OpenAI ChatGPT-4 和 Google Gemini 在病毒学多选题中的表现：英语和阿拉伯语回答的比较分析。

目的：人工智能（AI）融入医疗保健教育是不可避免的。了解生成式人工智能在不同语言中回答复杂问题的能力对于教育目的至关重要。本研究旨在比较 ChatGPT-4 和 Gemini 在用英语和阿拉伯语回答病毒学多选题（MCQ）时的表现，同时评估生成内容的质量。根据为评估人工智能生成内容而设计的 CLEAR 工具，对两个人工智能模型回答 40 道病毒学 MCQ 的正确性和质量进行了评估。根据修订后的布卢姆分类法，MCQ 被分为较低和较高的认知类别。研究设计考虑了 METRICS 检查表，用于设计和报告基于生成式人工智能的医疗保健研究：结果：与阿拉伯语相比，ChatGPT-4 和 Gemini 在英语中的表现更好，ChatGPT-4 的正确率和 CLEAR 分数一直超过 Gemini。ChatGPT-4 在英语中的正确率为 80% 对 62.5%，在阿拉伯语中为 65% 对 55%，领先于 Gemini。据报道，这两种人工智能模型在较低的认知领域都有出色的表现。ChatGPT-4 和 Gemini 在教育应用中都表现出了潜力；然而，它们在不同语言中的表现各不相同，这凸显了持续开发以确保将人工智能有效融入全球医疗保健教育的重要性。

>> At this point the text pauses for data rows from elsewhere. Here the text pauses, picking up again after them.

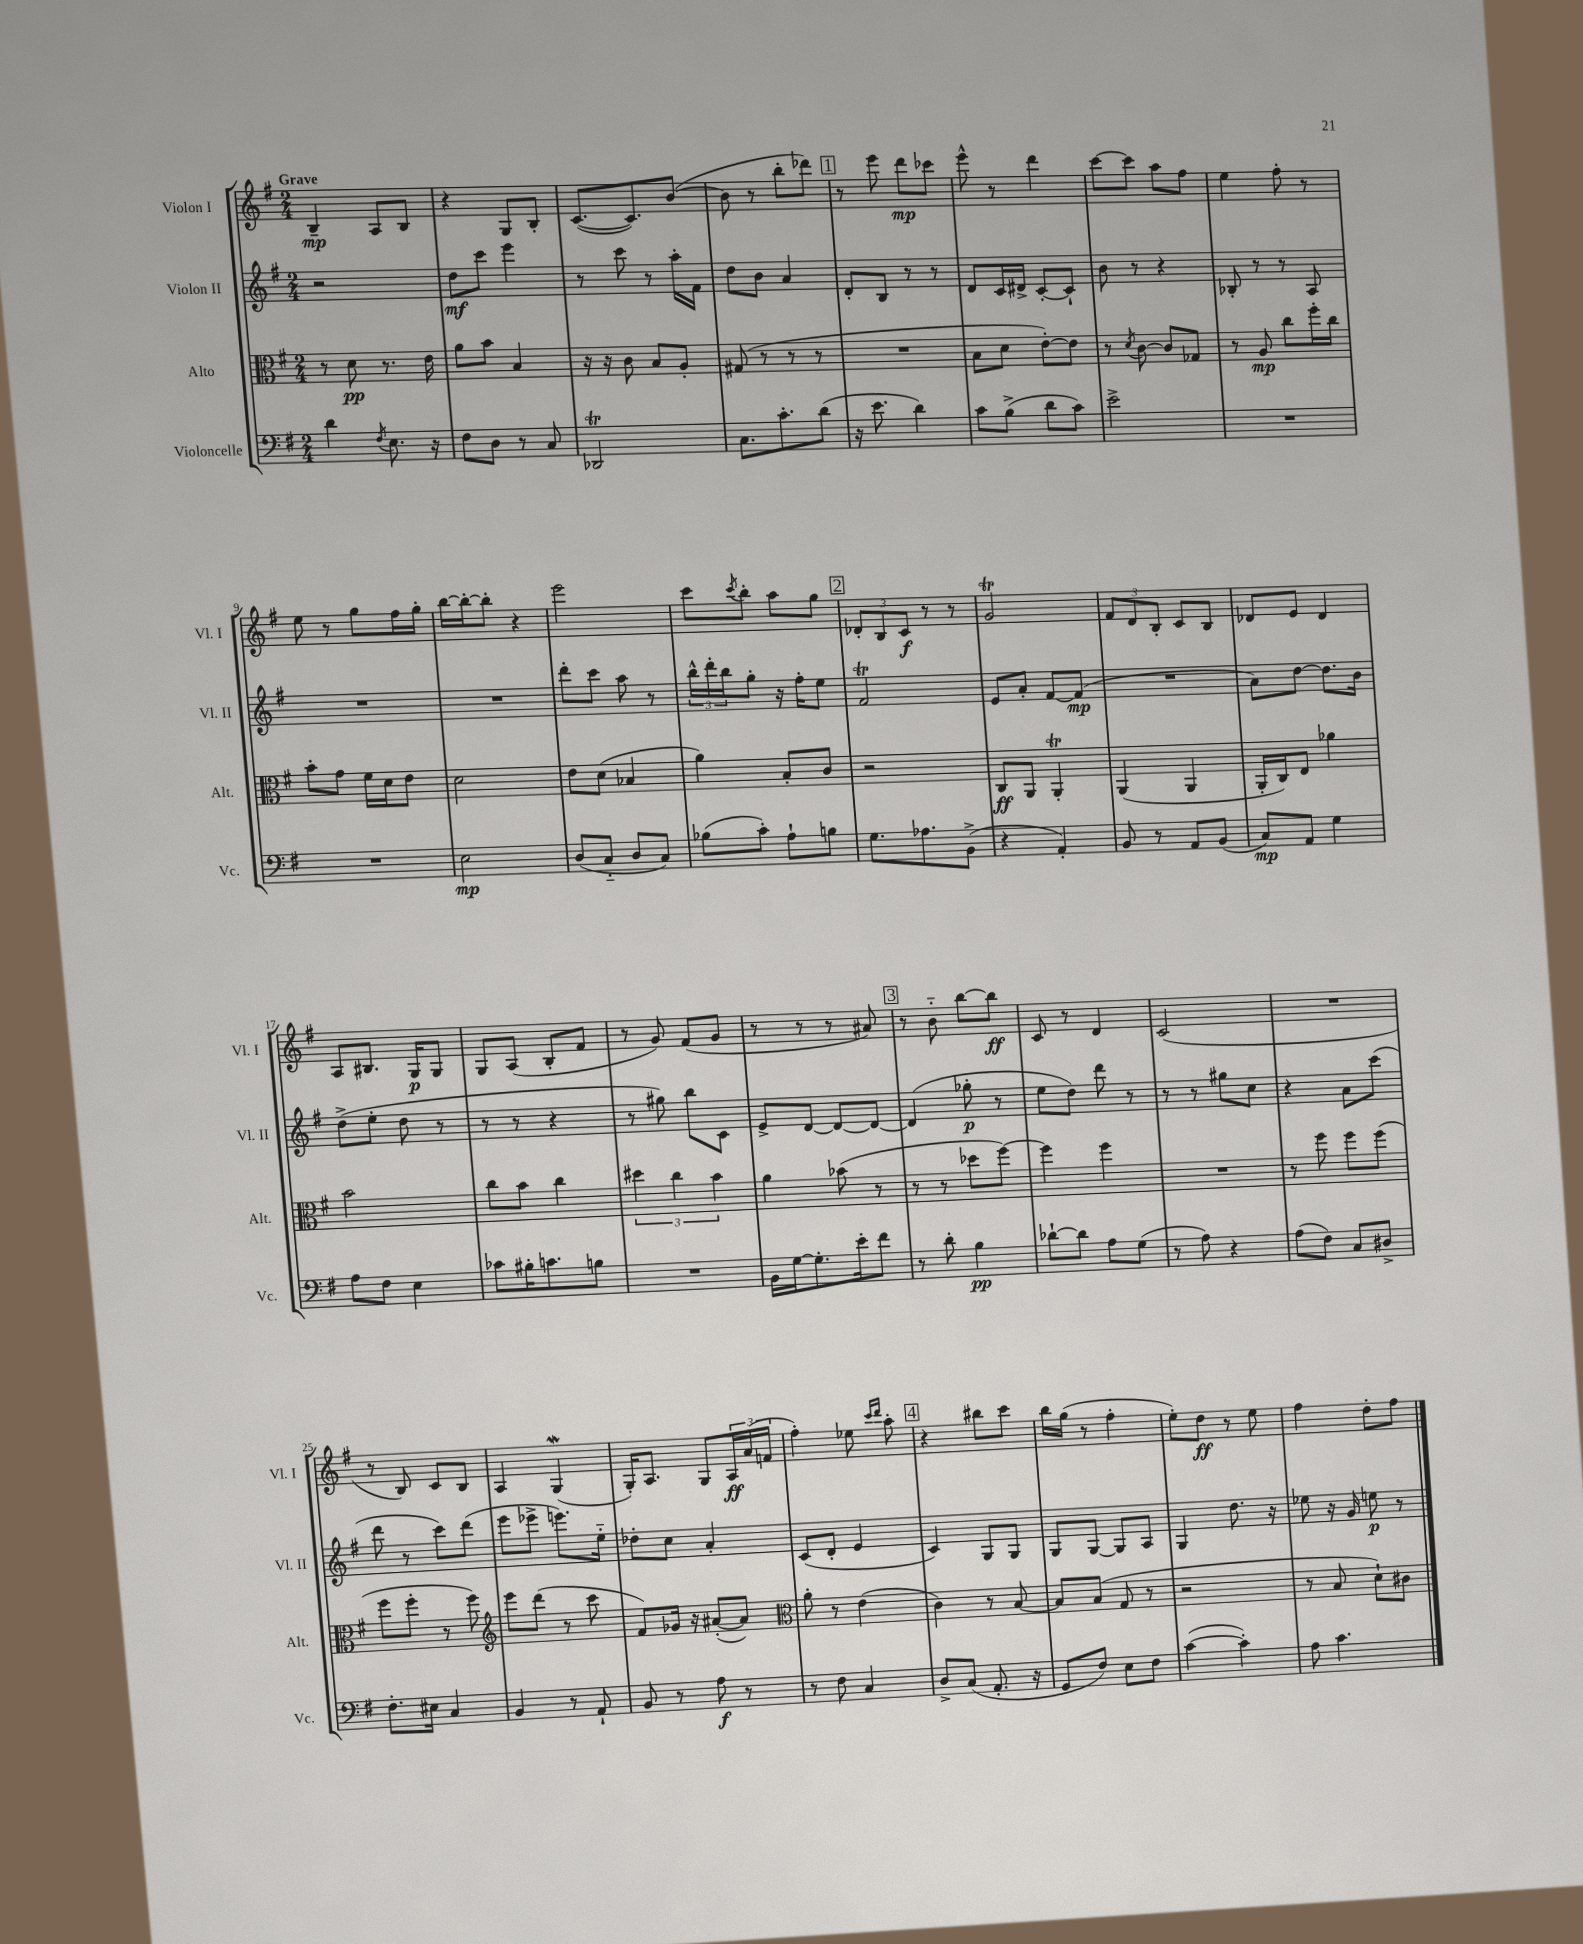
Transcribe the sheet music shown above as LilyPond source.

<<
\new StaffGroup <<
\new Staff = "s0" \with { instrumentName = "Violon I" shortInstrumentName = "Vl. I" } {
    \clef treble \key g \major \numericTimeSignature \time 2/4 \tempo "Grave"
    b4--\mp a8 b8 |
    r4 g8 b8-. |
    c'8.~( c'8.) b'8~( |
    b'8 r8 b''8-. des'''8) |
    \mark \markup { \box "1" } r8 e'''8 d'''8\mp ces'''8 |
    e'''8-^ r8 d'''4 |
    c'''8~ c'''8 a''8 fis''8 |
    e''4 fis''8-. r8 |
    e''8 r8 g''8 fis''16 g''16-. |
    b''16~ b''16~-. b''8-. r4 |
    e'''2 |
    c'''8 \acciaccatura { c'''8 } b''8-. a''8 g''8 |
    \mark \markup { \box "2" } \tuplet 3/2 { des'8-. b8 c'8\f } r8 r8 |
    g'2\trill |
    \tuplet 3/2 { fis'8 d'8 b8-. } c'8 b8 |
    des'8 e'8 des'4 |
    a8 bis8. g16\p g8 |
    g8 a8( b8-. fis'8 |
    r8 g'8) fis'8( g'8 |
    r8 r8 r8 ais'8) |
    \mark \markup { \box "3" } r8 b'8-_ b''8~ b''8\ff |
    c'8 r8 d'4 |
    c'2( |
    R2 |
    r8 b8) c'8 b8 |
    a4 g4\mordent( |
    g16-.) a8. g8 \tuplet 3/2 { a16\ff a'16( f'16 } |
    fis''4-.) ees''8 \grace { c'''16 d'''16 } a''8-. |
    \mark \markup { \box "4" } r4 bis''8 c'''8 |
    b''16 g''16( r8 fis''4-. |
    e''8-.) d''8\ff r8 e''8 |
    fis''4 d''8-. fis''8 \bar "|." |
}
\new Staff = "s1" \with { instrumentName = "Violon II" shortInstrumentName = "Vl. II" } {
    \clef treble \key g \major \numericTimeSignature \time 2/4
    r2 |
    d''8\mf c'''8 e'''4 |
    r8 c'''8 r8 a''16-. fis'16 |
    d''8 b'8 a'4 |
    \mark \markup { \box "1" } d'8-. b8 r8 r8 |
    d'8 c'16 dis'16-> c'8~-. c'8-! |
    b'8 r8 r4 |
    bes8-. r8 r8 a8 |
    R2 |
    R2 |
    d'''8-. c'''8 a''8 r8 |
    \tuplet 3/2 { b''16-^ d'''16-. b''16 } g''8-. r16 fis''16-. e''8 |
    \mark \markup { \box "2" } fis'2\trill |
    e'8 a'8-. fis'8~ fis'8\mp( |
    R2 |
    a'8) d''8~ d''8. b'16 |
    d''8->( e''8-. d''8 r8 |
    r8 r8 r4 |
    r8 gis''8) b''8 c'8 |
    e'8-> d'8~ d'8~ d'8~ |
    \mark \markup { \box "3" } d'4( ges''8-.\p r8 |
    e''8 d''8) d'''8 r8 |
    r8 r8 gis''8 c''8 |
    r4 a'8 c'''8( |
    d'''8 r8 c'''8) d'''8( |
    e'''8 ees'''8-> e'''8.) e''16-_ |
    des''8-. c''8 a'4-. |
    c'8( d'8-. e'4 |
    \mark \markup { \box "4" } c'4) g8 g8 |
    g8 g8~ g8 a8 |
    g4 d''8. r16 |
    ees''8 r16 g'16 e''8\p r8 \bar "|." |
}
\new Staff = "s2" \with { instrumentName = "Alto" shortInstrumentName = "Alt." } {
    \clef alto \key g \major \numericTimeSignature \time 2/4
    r8 d'8\pp r8. e'16 |
    a'8 b'8 b4 |
    r16 r16 c'8 b8 a8-. |
    gis8( r8 r8 r8 |
    \mark \markup { \box "1" } R2 |
    b8 d'8 e'8~-.) e'8 |
    r8 \acciaccatura { d'8 } c'8~ c'8 ges8 |
    r8 a8\mp c''8 fis''16-. c''16 |
    b'8-. g'8 fis'16 d'16 e'8 |
    d'2 |
    e'8 d'8( bes4 |
    a'4) b8-. c'8 |
    \mark \markup { \box "2" } r2 |
    c8\ff a,8 a,4-.\trill |
    a,4( a,4 |
    a,16-. c16) e8 aes'4 |
    b'2 |
    c''8 b'8 c''4 |
    \tuplet 3/2 { dis''4 c''4 b'4 } |
    a'4 bes'8( r8 |
    \mark \markup { \box "3" } r8 r8 des''8 fis''8~) |
    fis''4 fis''4 |
    R2 |
    r8 fis''8 fis''8 fis''8( |
    fis''8 fis''8-. r8 fis''8) |
    \clef treble e'''8 d'''8( r8 c'''8 |
    fis'8) ges'16 r16 ais'8~-.( ais'8) |
    \clef alto a'8-. r8 e'4( |
    \mark \markup { \box "4" } c'4) r8 b8~ |
    b8 b8( g8 r8 |
    r2 |
    r8 b8 d'8-!) cis'8 \bar "|." |
}
\new Staff = "s3" \with { instrumentName = "Violoncelle" shortInstrumentName = "Vc." } {
    \clef bass \key g \major \numericTimeSignature \time 2/4
    d'4 \acciaccatura { fis8 } e8. r16 |
    fis8 d8 r8 c8 |
    des,2\trill |
    c8. c'8.-. d'8( |
    \mark \markup { \box "1" } r16 e'8. d'4) |
    c'8 b8->( d'8 c'8) |
    e'2-> |
    R2 |
    R2 |
    e2\mp |
    d8( c8-_ d8 c8) |
    bes8( c'8-.) a8-! b8 |
    \mark \markup { \box "2" } g8. aes8. b,8->( |
    r4 a,4-.) |
    b,8 r8 a,8 b,8( |
    c8\mp) a,8 g4 |
    a8 fis8 e4 |
    ces'8 bis16-. c'8. b8 |
    R2 |
    b,16 g16~ g8.-. e'16-. fis'8 |
    \mark \markup { \box "3" } r8 d'8-. b4\pp |
    des'8~-! des'8 a8 g8( |
    r8 a8) r4 |
    a8( fis8) c8 dis8-> |
    fis8.-. eis16 c4 |
    b,4 r8 a,8-! |
    b,8 r8 a8\f r8 |
    r8 fis8 c4 |
    \mark \markup { \box "4" } d8-> c8( a,8.-. r16 |
    g,8 fis8) e8 fis8 |
    c'4~( c'4-.) |
    a8 c'4. \bar "|." |
}
>>
>>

本文章由计算机程序翻译，如有差异，请以英文原文为准。

求助全文

约1分钟内获得全文求助全文

来源期刊

BMC Research Notes Biochemistry, Genetics and Molecular Biology-Biochemistry, Genetics and Molecular Biology (all)

CiteScore

3.60

自引率

0.00%

发文量

363

审稿时长

15 weeks

期刊介绍： BMC Research Notes publishes scientifically valid research outputs that cannot be considered as full research or methodology articles. We support the research community across all scientific and clinical disciplines by providing an open access forum for sharing data and useful information; this includes, but is not limited to, updates to previous work, additions to established methods, short publications, null results, research proposals and data management plans.